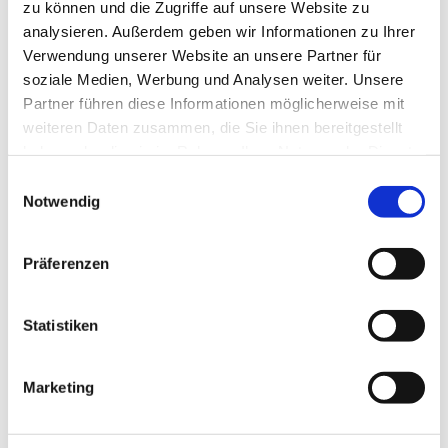
zu können und die Zugriffe auf unsere Website zu
analysieren. Außerdem geben wir Informationen zu Ihrer
Verwendung unserer Website an unsere Partner für
soziale Medien, Werbung und Analysen weiter. Unsere
Partner führen diese Informationen möglicherweise mit
weiteren Daten zusammen, die Sie ihnen bereitgestellt
haben oder die sie im Rahmen Ihrer Nutzung der Dienste
gesammelt haben.
E
Notwendig
i
n
w
Präferenzen
i
l
l
Statistiken
i
g
Marketing
u
Dies könnte Sie auch
n
interessieren
g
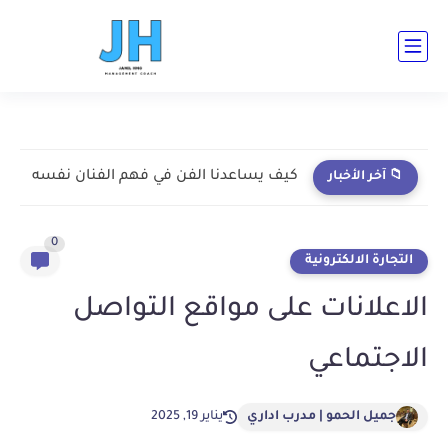
ad-cent ad-bot ad-h3-1 ad-top ad-cent ad-bot
كيف يساعدنا الفن في فهم الفنان نفسه
📁 آخر الأخبار
0
التجارة الالكترونية
الاعلانات على مواقع التواصل
الاجتماعي
جميل الحمو | مدرب اداري
يناير 19, 2025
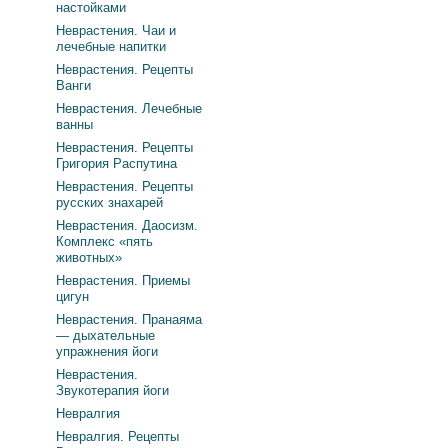
настойками
Неврастения. Чаи и
лечебные напитки
Неврастения. Рецепты
Ванги
Неврастения. Лечебные
ванны
Неврастения. Рецепты
Григория Распутина
Неврастения. Рецепты
русских знахарей
Неврастения. Даосизм.
Комплекс «пять
животных»
Неврастения. Приемы
цигун
Неврастения. Пранаяма
— дыхательные
упражнения йоги
Неврастения.
Звукотерапия йоги
Невралгия
Невралгия. Рецепты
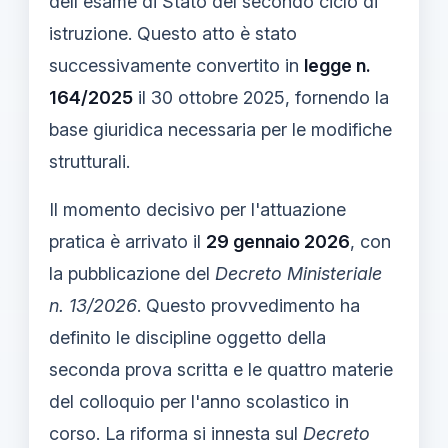
dell'esame di Stato del secondo ciclo di
istruzione. Questo atto è stato
successivamente convertito in
legge n.
164/2025
il 30 ottobre 2025, fornendo la
base giuridica necessaria per le modifiche
strutturali.
Il momento decisivo per l'attuazione
pratica è arrivato il
29 gennaio 2026
, con
la pubblicazione del
Decreto Ministeriale
n. 13/2026
. Questo provvedimento ha
definito le discipline oggetto della
seconda prova scritta e le quattro materie
del colloquio per l'anno scolastico in
corso. La riforma si innesta sul
Decreto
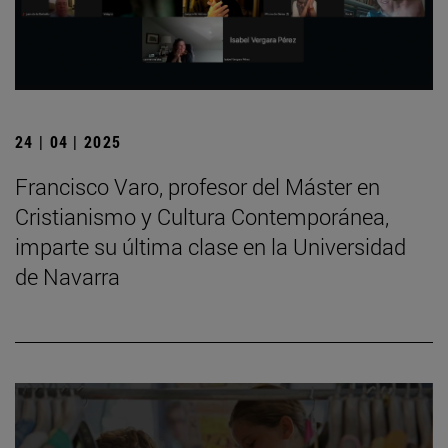
24 | 04 | 2025
Francisco Varo, profesor del Máster en
Cristianismo y Cultura Contemporánea,
imparte su última clase en la Universidad
de Navarra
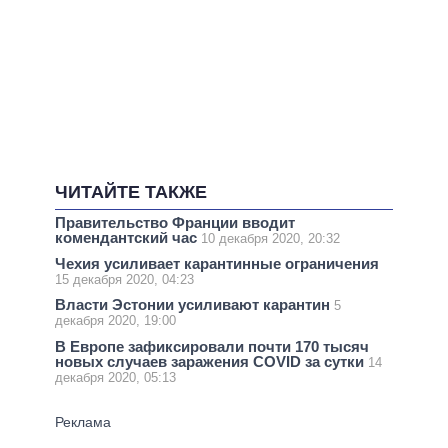
ЧИТАЙТЕ ТАКЖЕ
Правительство Франции вводит
комендантский час
10 декабря 2020, 20:32
Чехия усиливает карантинные ограничения
15 декабря 2020, 04:23
Власти Эстонии усиливают карантин
5
декабря 2020, 19:00
В Европе зафиксировали почти 170 тысяч
новых случаев заражения COVID за сутки
14
декабря 2020, 05:13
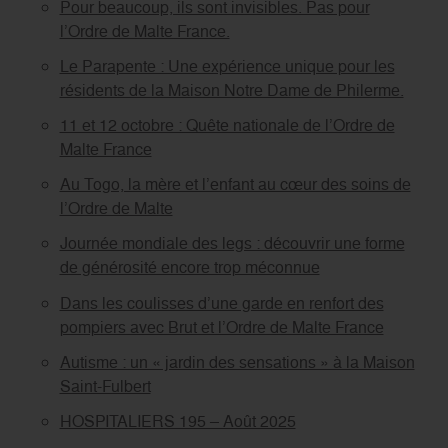
Pour beaucoup, ils sont invisibles. Pas pour
l’Ordre de Malte France.
Le Parapente : Une expérience unique pour les
résidents de la Maison Notre Dame de Philerme.
11 et 12 octobre : Quête nationale de l’Ordre de
Malte France
Au Togo, la mère et l’enfant au cœur des soins de
l’Ordre de Malte
Journée mondiale des legs : découvrir une forme
de générosité encore trop méconnue
Dans les coulisses d’une garde en renfort des
pompiers avec Brut et l’Ordre de Malte France
Autisme : un « jardin des sensations » à la Maison
Saint-Fulbert
HOSPITALIERS 195 – Août 2025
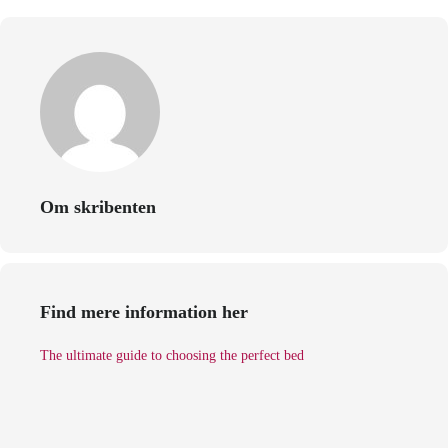
Om skribenten
Find mere information her
The ultimate guide to choosing the perfect bed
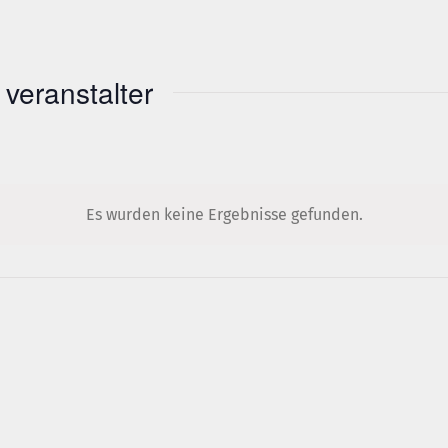
veranstalter
Es wurden keine Ergebnisse gefunden.
Hinweis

### What is being asked
Return every line of text from the data above, unchanged and in the same order, leaving out the pictures.

### Exercise result
zu können und die Zugriffe auf unsere Website zu
analysieren. Außerdem geben wir Informationen zu Ihrer
Verwendung unserer Website an unsere Partner für
soziale Medien, Werbung und Analysen weiter. Unsere
Partner führen diese Informationen möglicherweise mit
weiteren Daten zusammen, die Sie ihnen bereitgestellt
haben oder die sie im Rahmen Ihrer Nutzung der Dienste
gesammelt haben.
E
Notwendig
i
n
w
Präferenzen
i
l
l
Statistiken
i
g
Marketing
u
Dies könnte Sie auch
n
interessieren
g
ad-cent ad-bot ad-h3-1 ad-top ad-cent ad-bot
كيف يساعدنا الفن في فهم الفنان نفسه
📁 آخر الأخبار
0
التجارة الالكترونية
الاعلانات على مواقع التواصل
الاجتماعي
جميل الحمو | مدرب اداري
يناير 19, 2025
настойками
Неврастения. Чаи и
лечебные напитки
Неврастения. Рецепты
Ванги
Неврастения. Лечебные
ванны
Неврастения. Рецепты
Григория Распутина
Неврастения. Рецепты
русских знахарей
Неврастения. Даосизм.
Комплекс «пять
животных»
Неврастения. Приемы
цигун
Неврастения. Пранаяма
— дыхательные
упражнения йоги
Неврастения.
Звукотерапия йоги
Невралгия
Невралгия. Рецепты
dell'esame di Stato del secondo ciclo di
istruzione. Questo atto è stato
successivamente convertito in
legge n.
164/2025
il 30 ottobre 2025, fornendo la
base giuridica necessaria per le modifiche
strutturali.
Il momento decisivo per l'attuazione
pratica è arrivato il
29 gennaio 2026
, con
la pubblicazione del
Decreto Ministeriale
n. 13/2026
. Questo provvedimento ha
definito le discipline oggetto della
seconda prova scritta e le quattro materie
del colloquio per l'anno scolastico in
corso. La riforma si innesta sul
Decreto
24 | 04 | 2025
Francisco Varo, profesor del Máster en
Cristianismo y Cultura Contemporánea,
imparte su última clase en la Universidad
de Navarra
ЧИТАЙТЕ ТАКЖЕ
Правительство Франции вводит
комендантский час
10 декабря 2020, 20:32
Чехия усиливает карантинные ограничения
15 декабря 2020, 04:23
Власти Эстонии усиливают карантин
5
декабря 2020, 19:00
В Европе зафиксировали почти 170 тысяч
новых случаев заражения COVID за сутки
14
декабря 2020, 05:13
Pour beaucoup, ils sont invisibles. Pas pour
l’Ordre de Malte France.
Le Parapente : Une expérience unique pour les
résidents de la Maison Notre Dame de Philerme.
11 et 12 octobre : Quête nationale de l’Ordre de
Malte France
Au Togo, la mère et l’enfant au cœur des soins de
l’Ordre de Malte
Journée mondiale des legs : découvrir une forme
de générosité encore trop méconnue
Dans les coulisses d’une garde en renfort des
pompiers avec Brut et l’Ordre de Malte France
Autisme : un « jardin des sensations » à la Maison
Saint-Fulbert
HOSPITALIERS 195 – Août 2025
Om skribenten
Find mere information her
The ultimate guide to choosing the perfect bed
veranstalter
Es wurden keine Ergebnisse gefunden.
Hinweis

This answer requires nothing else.